Task to complete ->
Pull every line containing "provas" from the entries.

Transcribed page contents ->
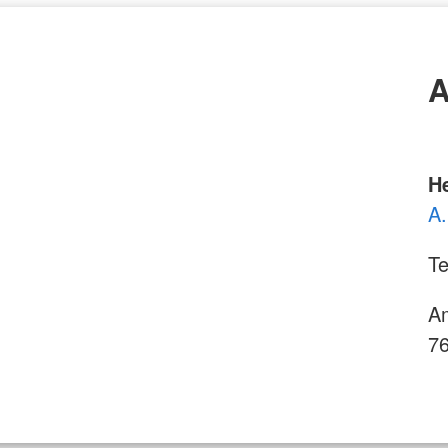
A
H
A.
Te
Am
7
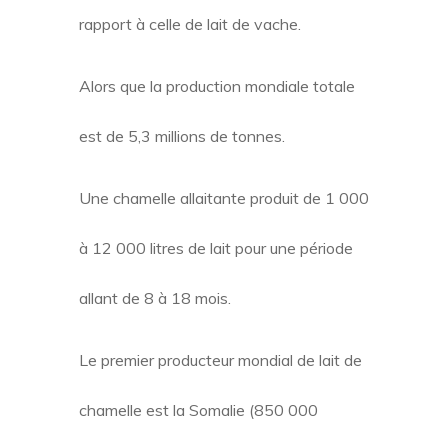
rapport à celle de lait de vache.
Alors que la production mondiale totale
est de 5,3 millions de tonnes.
Une chamelle allaitante produit de 1 000
à 12 000 litres de lait pour une période
allant de 8 à 18 mois.
Le premier producteur mondial de lait de
chamelle est la Somalie (850 000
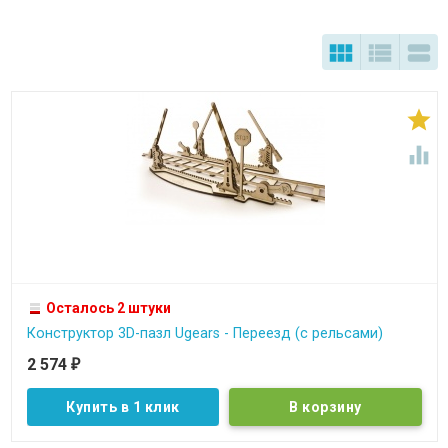





Осталось 2 штуки
Конструктор 3D-пазл Ugears - Переезд (с рельсами)
2 574
₽
Купить в 1 клик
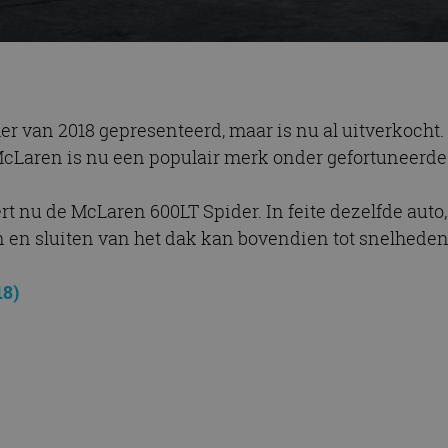
 van 2018 gepresenteerd, maar is nu al uitverkocht
McLaren is nu een populair merk onder gefortuneerde 
rt nu de McLaren 600LT Spider. In feite dezelfde auto
n en sluiten van het dak kan bovendien tot snelhede
18)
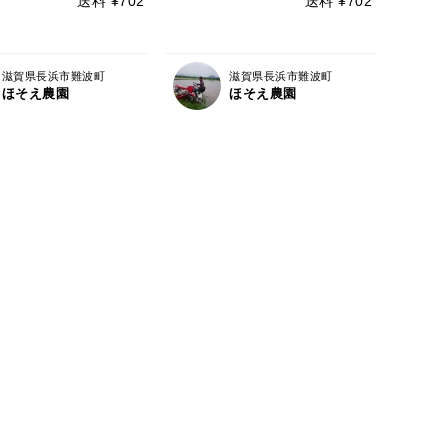
送料 ¥702
送料 ¥702
滋賀県長浜市難波町
滋賀県長浜市難波町
ほそえ農園
ほそえ農園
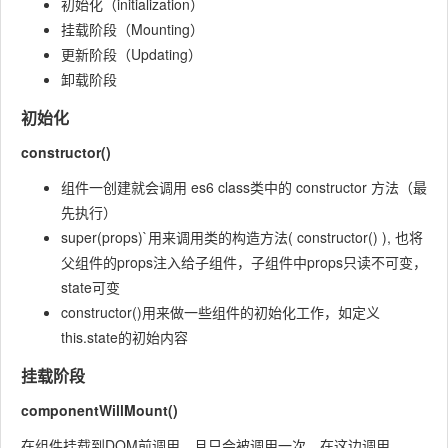
初始化（initialization）
挂载阶段（Mounting）
更新阶段（Updating）
卸载阶段
初始化
constructor()
组件一创建就会调用 es6 class类中的 constructor 方法（最
先执行）
super(props)`用来调用类的构造方法( constructor() ), 也将
父组件的props注入给子组件，子组件中props只读不可变，
state可变
constructor()用来做一些组件的初始化工作，如定义
this.state的初始内容
挂载阶段
componentWillMount()
在组件挂载到DOM前调用，且只会被调用一次，在这边调用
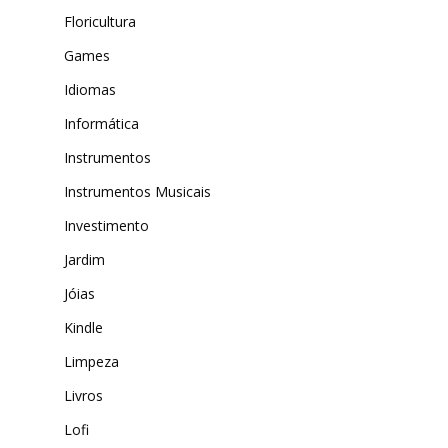
Floricultura
Games
Idiomas
Informática
Instrumentos
Instrumentos Musicais
Investimento
Jardim
Jóias
Kindle
Limpeza
Livros
Lofi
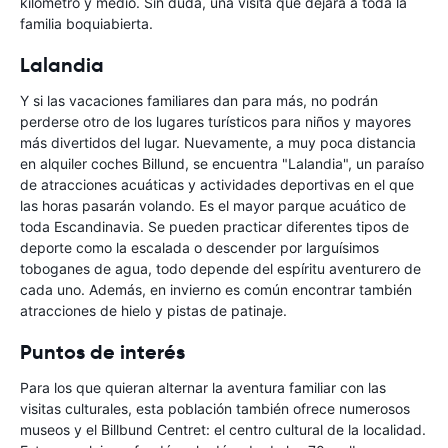
kilómetro y medio. Sin duda, una visita que dejará a toda la
familia boquiabierta.
Lalandia
Y si las vacaciones familiares dan para más, no podrán
perderse otro de los lugares turísticos para niños y mayores
más divertidos del lugar. Nuevamente, a muy poca distancia
en alquiler coches Billund, se encuentra "Lalandia", un paraíso
de atracciones acuáticas y actividades deportivas en el que
las horas pasarán volando. Es el mayor parque acuático de
toda Escandinavia. Se pueden practicar diferentes tipos de
deporte como la escalada o descender por larguísimos
toboganes de agua, todo depende del espíritu aventurero de
cada uno. Además, en invierno es común encontrar también
atracciones de hielo y pistas de patinaje.
Puntos de interés
Para los que quieran alternar la aventura familiar con las
visitas culturales, esta población también ofrece numerosos
museos y el Billbund Centret: el centro cultural de la localidad.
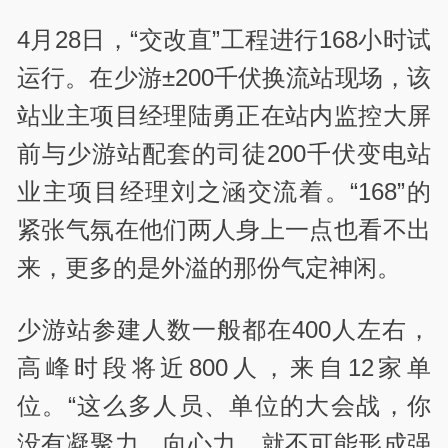
4月28日，“交改直”工程进行168小时试
运行。在少游±200千伏换流站现场，该
站业主项目经理陆勇正在站内监控大屏
前与少游站配套的司徒200千伏变电站
业主项目经理刘之涵交流着。“168”的
紧张气氛在他们两人身上一点也看不出
来，更多的是外溢的那份气定神闲。
少游站参建人数一般都在400人左右，
高峰时段将近800人，来自12家单
位。“这么多人员、单位的大会战，你
没有凝聚力、向心力，就不可能形成强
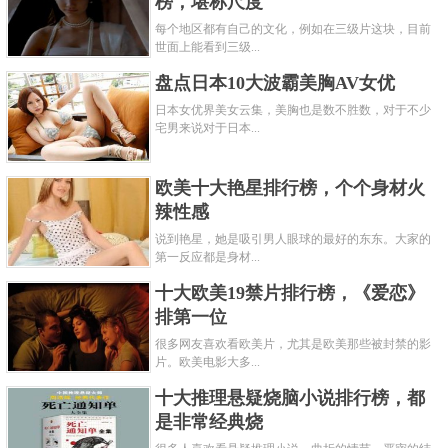
榜，堪称尺度
每个地区都有自己的文化，例如在三级片这块，目前
世面上能看到三级...
盘点日本10大波霸美胸AV女优
日本女优界美女云集，美胸也是数不胜数，对于不少
宅男来说对于日本...
欧美十大艳星排行榜，个个身材火
辣性感
说到艳星，她是吸引男人眼球的最好的东东。大家的
第一反应都是身材...
十大欧美19禁片排行榜，《爱恋》
排第一位
很多网友喜欢看欧美片，尤其是欧美那些被封禁的影
片。欧美电影大多...
十大推理悬疑烧脑小说排行榜，都
是非常经典烧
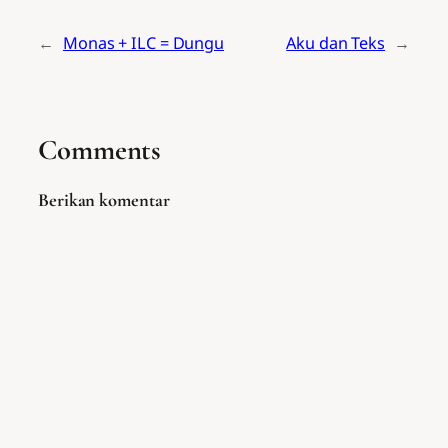
←
Monas + ILC = Dungu
Aku dan Teks
→
Comments
Berikan komentar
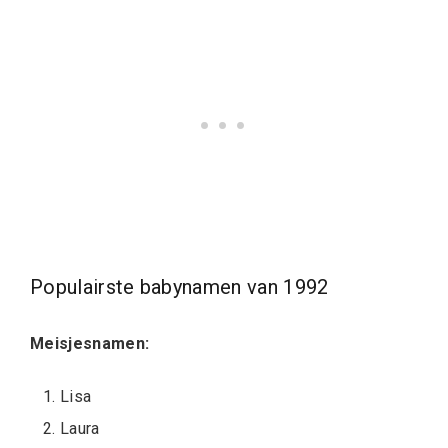
Populairste babynamen van 1992
Meisjesnamen:
Lisa
Laura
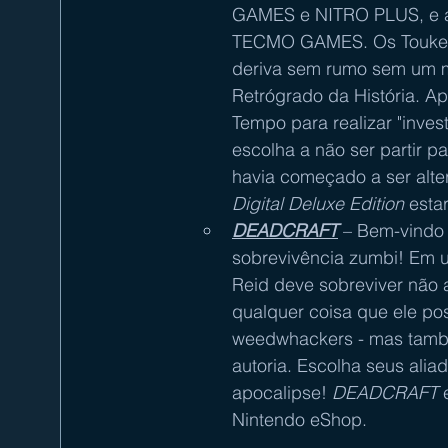
GAMES e NITRO PLUS, e a 
TECMO GAMES. Os Touken 
deriva sem rumo sem um me
Retrógrado da História. A
Tempo para realizar "inve
escolha a não ser partir p
havia começado a ser alte
Digital Deluxe Edition
 esta
DEADCRAFT
 – Bem-vindo
sobrevivência zumbi! Em 
Reid deve sobreviver não 
qualquer coisa que ele po
weedwhackers - mas també
autoria. Escolha seus alia
apocalipse! 
DEADCRAFT 
Nintendo eShop.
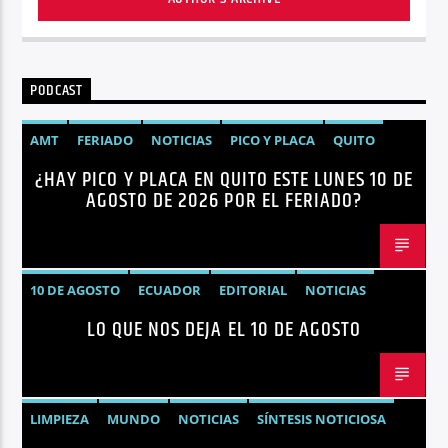
PODCAST
AMT
FERIADO
NOTICIAS
PICO Y PLACA
QUITO
¿HAY PICO Y PLACA EN QUITO ESTE LUNES 10 DE
AGOSTO DE 2026 POR EL FERIADO?
10 DE AGOSTO
ECUADOR
EDITORIAL
NOTICIAS
LO QUE NOS DEJA EL 10 DE AGOSTO
LIMPIEZA
MUNDO
NOTICIAS
SÍNTESIS NOTICIOSA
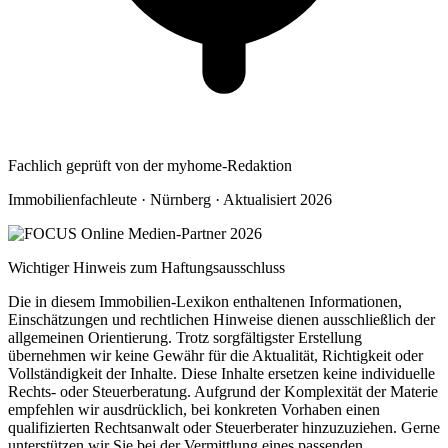
Fachlich geprüft von der myhome-Redaktion
Immobilienfachleute · Nürnberg · Aktualisiert 2026
Wichtiger Hinweis zum Haftungsausschluss
Die in diesem Immobilien-Lexikon enthaltenen Informationen,
Einschätzungen und rechtlichen Hinweise dienen ausschließlich der
allgemeinen Orientierung. Trotz sorgfältigster Erstellung
übernehmen wir keine Gewähr für die Aktualität, Richtigkeit oder
Vollständigkeit der Inhalte. Diese Inhalte ersetzen keine individuelle
Rechts- oder Steuerberatung. Aufgrund der Komplexität der Materie
empfehlen wir ausdrücklich, bei konkreten Vorhaben einen
qualifizierten Rechtsanwalt oder Steuerberater hinzuzuziehen. Gerne
unterstützen wir Sie bei der Vermittlung eines passenden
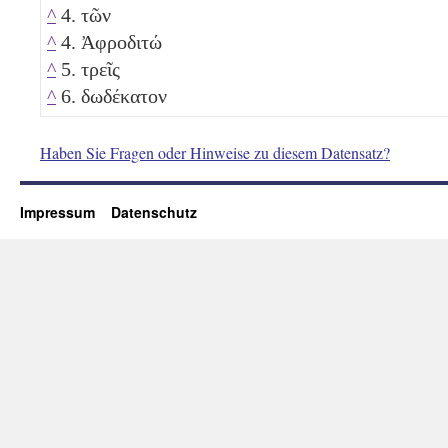
^
4. τῶν
^
4. Ἀφροδιτώ
^
5. τρεῖς
^
6. δωδέκατον
Haben Sie Fragen oder Hinweise zu diesem Datensatz?
Impressum
Datenschutz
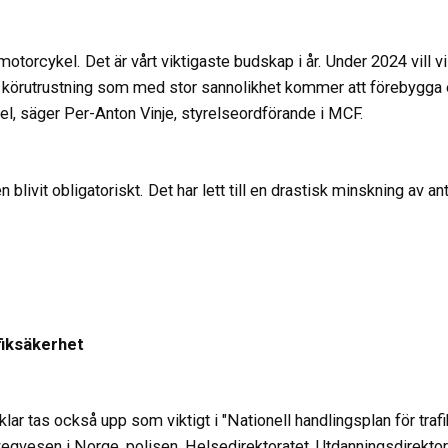
 motorcykel. Det är vårt viktigaste budskap i år. Under 2024 vill v
y körutrustning som med stor sannolikhet kommer att förebygga 
fel, säger Per-Anton Vinje, styrelseordförande i MCF.
livit obligatoriskt. Det har lett till en drastisk minskning av an
fiksäkerhet
lar tas också upp som viktigt i "Nationell handlingsplan för tra
egvesen i Norge, polisen, Helsedirektoratet, Utdanningsdirektora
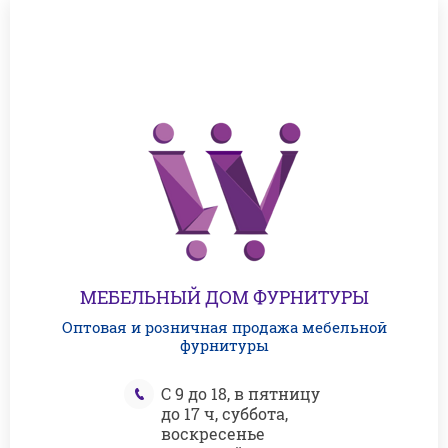
МЕБЕЛЬНЫЙ ДОМ ФУРНИТУРЫ
Оптовая и розничная продажа мебельной
фурнитуры
С 9 до 18, в пятницу
до 17 ч, суббота,
воскресенье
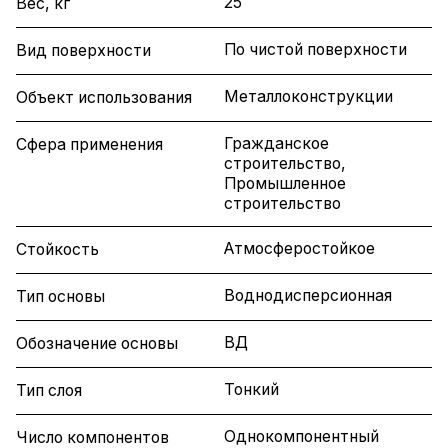
25
Вес, кг
По чистой поверхности
Вид поверхности
Металлоконструкции
Объект использования
Гражданское
Сфера применения
строительство,
Промышленное
строительство
Атмосферостойкое
Стойкость
Воднодисперсионная
Тип основы
ВД
Обозначение основы
Тонкий
Тип слоя
Однокомпонентный
Число компонентов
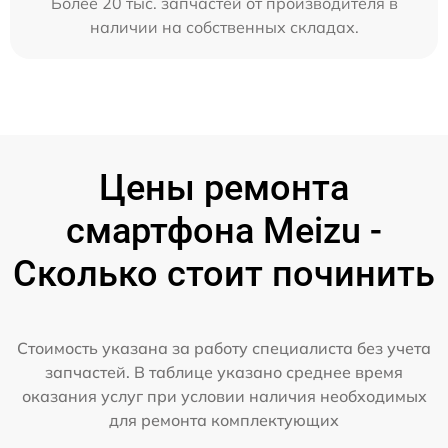
Более 20 тыс. запчастей от производителя в
наличии на собственных складах.
Цены ремонта
смартфона Meizu -
Сколько стоит починить
Стоимость указана за работу специалиста без учета
запчастей. В таблице указано среднее время
оказания услуг при условии наличия необходимых
для ремонта комплектующих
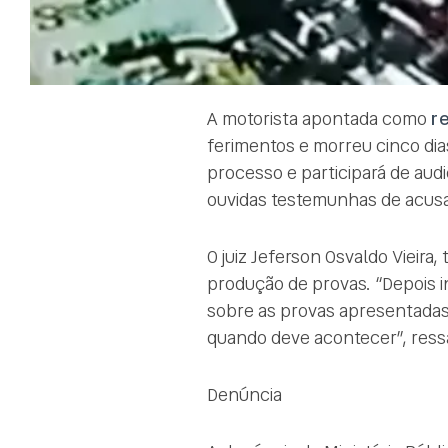
A motorista apontada como
r
ferimentos e morreu cinco dias
processo e participará de aud
ouvidas testemunhas de acusaç
O juiz Jeferson Osvaldo Vieira, 
produção de provas. “Depois i
sobre as provas apresentadas n
quando deve acontecer”, ressal
Denúncia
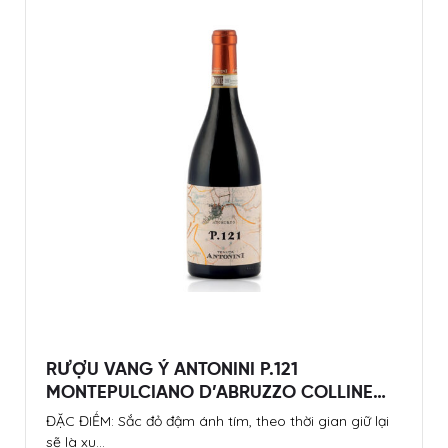
Bia “giấy” Đức Baltic Stout 7.5% – Chai
330ml
Deep black in the glass with a dramatic beige head.
A seductive bouquet of chocolate…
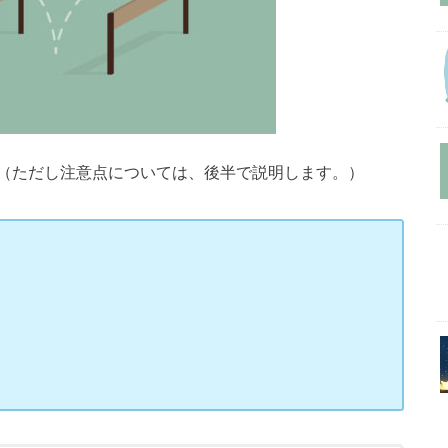
（ただし注意点については、後半で説明します。）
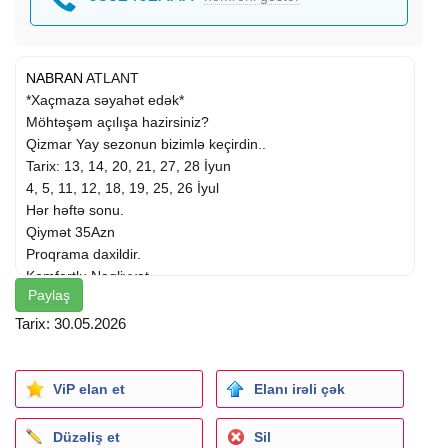
NABRAN
ATLANT
*Xaçmaza səyahət edək*
Möhtəşəm açılışa hazirsiniz?
Qizmar Yay sezonun bizimlə keçirdin..
Tarix: 13, 14, 20, 21, 27, 28 İyun
4, 5, 11, 12, 18, 19, 25, 26 İyul
Hər həftə sonu.
Qiymət 35Azn
Proqrama daxildir.
Komfortlu Nəqliyyat
Paylaş
Qrup Rəhbəri
Atlanta Giriş
Tarix: 30.05.2026
Musiqi əyləncə
Akvapark
Uşag və böyüklər üçün ayri-ayri hovuzlar karusellər, Bilyard
ViP elan et
Elanı irəli çək
Boling, Karting Futbol meydançasi, yelləncəklər , Disko-DJ.
Temiz Geniş Razdvalka
Düzəliş et
Sil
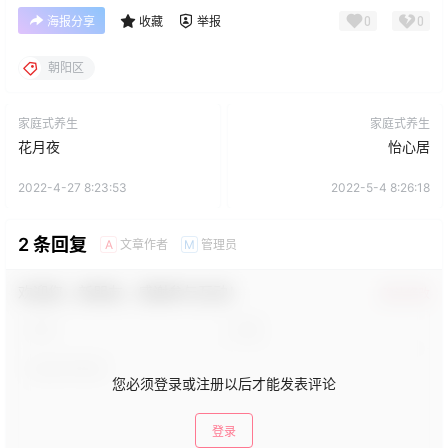
0
0
海报分享
收藏
举报
朝阳区
家庭式养生
家庭式养生
花月夜
怡心居
2022-4-27 8:23:53
2022-5-4 8:26:18
2 条回复
文章作者
管理员
A
M
欢迎您，新朋友，感谢参与互动！
确认修改
您必须登录或注册以后才能发表评论
登录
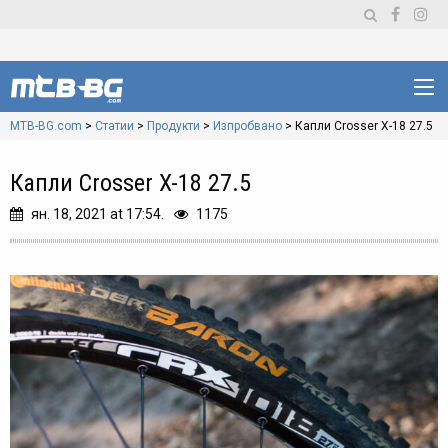
MTB-BG.com
>
Статии
>
Продукти
>
Изпробвано
>
Капли Crosser X-18 27.5
Капли Crosser X-18 27.5
ян. 18, 2021 at 17:54.
1175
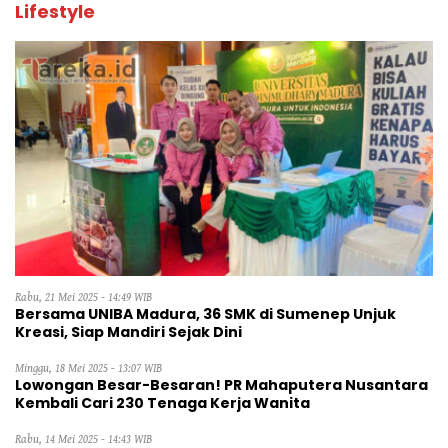
Lifestyle
Rabu, 21 Mei 2025 - 14:49 WIB
Bersama UNIBA Madura, 36 SMK di Sumenep Unjuk
Kreasi, Siap Mandiri Sejak Dini
Minggu, 18 Mei 2025 - 13:07 WIB
Lowongan Besar-Besaran! PR Mahaputera Nusantara
Kembali Cari 230 Tenaga Kerja Wanita
Rabu, 14 Mei 2025 - 14:43 WIB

Solved problem ->
produção de provas. “Depois i
sobre as provas apresentadas n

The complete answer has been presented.